In all, the United Nations says, 11 million people need life-saving assistance because of the drought.

Unfortunately this kind of crisis brings out, in some people, a tendency to moralise: "What can you expect from a failed state?" we hear. "Aid won't help if they don't reform."

To which the best response is the most obvious one: millions of people are at death's door; this is no time for lectures and theories. "Grub first, then ethics," said the German playwright Berthold Brecht, and the line was never more appropriate. This is the time, in other words, for the world to open its granaries and bank accounts to keep those people alive, pull them back from misery and give them a hint of hope.

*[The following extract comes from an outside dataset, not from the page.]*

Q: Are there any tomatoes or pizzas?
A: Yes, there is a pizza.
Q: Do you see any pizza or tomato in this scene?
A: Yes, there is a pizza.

So far aid has been desultory and limited. Western governments have pledged some, and the UAE has committed food, water and shelter. But aid groups have been warning to little avail for months that this drought was creating grave problems. Perhaps those 11 million people would be faring better if they had been cursed by a sudden natural disaster, such as an earthquake or tsunami, rather than a slow-building crisis. When disaster strikes swiftly the world seems to takes notice. Slow-building devastation is erroneously viewed as less news worthy.

There is some truth in the sermonising about bad governance, and the presence of Al Qaeda-affiliate Al Shabaab has made some governments reluctant to lend a hand. And even now the US appears more interested in drone strikes than food drops.

But for today, simple human need, nakedly desperate, must be the first concern. The United Nations Children's Fund says two million children are now malnourished, to say nothing of adults. How can the rest of the world fail to respond?